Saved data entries
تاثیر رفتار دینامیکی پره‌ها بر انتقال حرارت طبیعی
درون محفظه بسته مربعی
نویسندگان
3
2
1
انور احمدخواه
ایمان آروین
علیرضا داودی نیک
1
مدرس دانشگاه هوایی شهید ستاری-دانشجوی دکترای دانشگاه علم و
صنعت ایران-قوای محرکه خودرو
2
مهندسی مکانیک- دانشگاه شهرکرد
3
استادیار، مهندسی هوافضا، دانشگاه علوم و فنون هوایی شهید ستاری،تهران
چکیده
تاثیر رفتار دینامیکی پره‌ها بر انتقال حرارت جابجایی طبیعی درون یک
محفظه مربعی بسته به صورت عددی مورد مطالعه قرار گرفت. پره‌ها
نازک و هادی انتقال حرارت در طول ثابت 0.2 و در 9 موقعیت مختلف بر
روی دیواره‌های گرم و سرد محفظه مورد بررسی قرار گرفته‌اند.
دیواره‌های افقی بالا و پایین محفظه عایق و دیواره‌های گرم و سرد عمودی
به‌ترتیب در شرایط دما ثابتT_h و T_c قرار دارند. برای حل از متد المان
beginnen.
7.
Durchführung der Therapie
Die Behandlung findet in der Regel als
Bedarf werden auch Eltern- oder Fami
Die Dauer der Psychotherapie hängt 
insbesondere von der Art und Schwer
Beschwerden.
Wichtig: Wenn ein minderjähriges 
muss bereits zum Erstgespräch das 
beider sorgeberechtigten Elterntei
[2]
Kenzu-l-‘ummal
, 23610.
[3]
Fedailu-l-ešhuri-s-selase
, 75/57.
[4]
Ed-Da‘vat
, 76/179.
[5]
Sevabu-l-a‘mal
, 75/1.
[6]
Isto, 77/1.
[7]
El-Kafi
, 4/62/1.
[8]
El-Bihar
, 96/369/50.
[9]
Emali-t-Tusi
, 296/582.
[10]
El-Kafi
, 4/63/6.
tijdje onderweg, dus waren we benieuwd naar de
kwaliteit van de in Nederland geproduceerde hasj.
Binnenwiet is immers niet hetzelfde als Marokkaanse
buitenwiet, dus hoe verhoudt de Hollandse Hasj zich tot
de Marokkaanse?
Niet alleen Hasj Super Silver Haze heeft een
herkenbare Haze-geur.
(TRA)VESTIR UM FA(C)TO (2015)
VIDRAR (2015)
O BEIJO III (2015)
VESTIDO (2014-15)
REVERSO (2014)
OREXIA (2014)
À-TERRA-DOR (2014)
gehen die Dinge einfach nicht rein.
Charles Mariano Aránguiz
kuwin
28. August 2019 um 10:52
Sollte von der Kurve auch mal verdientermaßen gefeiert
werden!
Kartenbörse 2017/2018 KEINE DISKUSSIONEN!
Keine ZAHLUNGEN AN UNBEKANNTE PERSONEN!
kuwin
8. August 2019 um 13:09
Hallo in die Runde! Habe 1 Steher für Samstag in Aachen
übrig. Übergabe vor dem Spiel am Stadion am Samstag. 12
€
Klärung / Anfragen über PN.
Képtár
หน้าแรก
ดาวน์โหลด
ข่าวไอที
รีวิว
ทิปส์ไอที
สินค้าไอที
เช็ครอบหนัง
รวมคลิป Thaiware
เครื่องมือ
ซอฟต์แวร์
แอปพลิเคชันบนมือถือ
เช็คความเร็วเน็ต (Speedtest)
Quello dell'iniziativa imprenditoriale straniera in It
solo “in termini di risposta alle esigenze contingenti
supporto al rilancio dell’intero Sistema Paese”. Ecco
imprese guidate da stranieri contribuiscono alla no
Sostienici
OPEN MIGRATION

PROBLEM REQUIREMENTS ▸
Print the lines of the material, starting at its first line and ending at the line that contains "نازک و هادی", with both ends included.

EXERCISE RESPONSE ▸
تاثیر رفتار دینامیکی پره‌ها بر انتقال حرارت طبیعی
درون محفظه بسته مربعی
نویسندگان
3
2
1
انور احمدخواه
ایمان آروین
علیرضا داودی نیک
1
مدرس دانشگاه هوایی شهید ستاری-دانشجوی دکترای دانشگاه علم و
صنعت ایران-قوای محرکه خودرو
2
مهندسی مکانیک- دانشگاه شهرکرد
3
استادیار، مهندسی هوافضا، دانشگاه علوم و فنون هوایی شهید ستاری،تهران
چکیده
تاثیر رفتار دینامیکی پره‌ها بر انتقال حرارت جابجایی طبیعی درون یک
محفظه مربعی بسته به صورت عددی مورد مطالعه قرار گرفت. پره‌ها
نازک و هادی انتقال حرارت در طول ثابت 0.2 و در 9 موقعیت مختلف بر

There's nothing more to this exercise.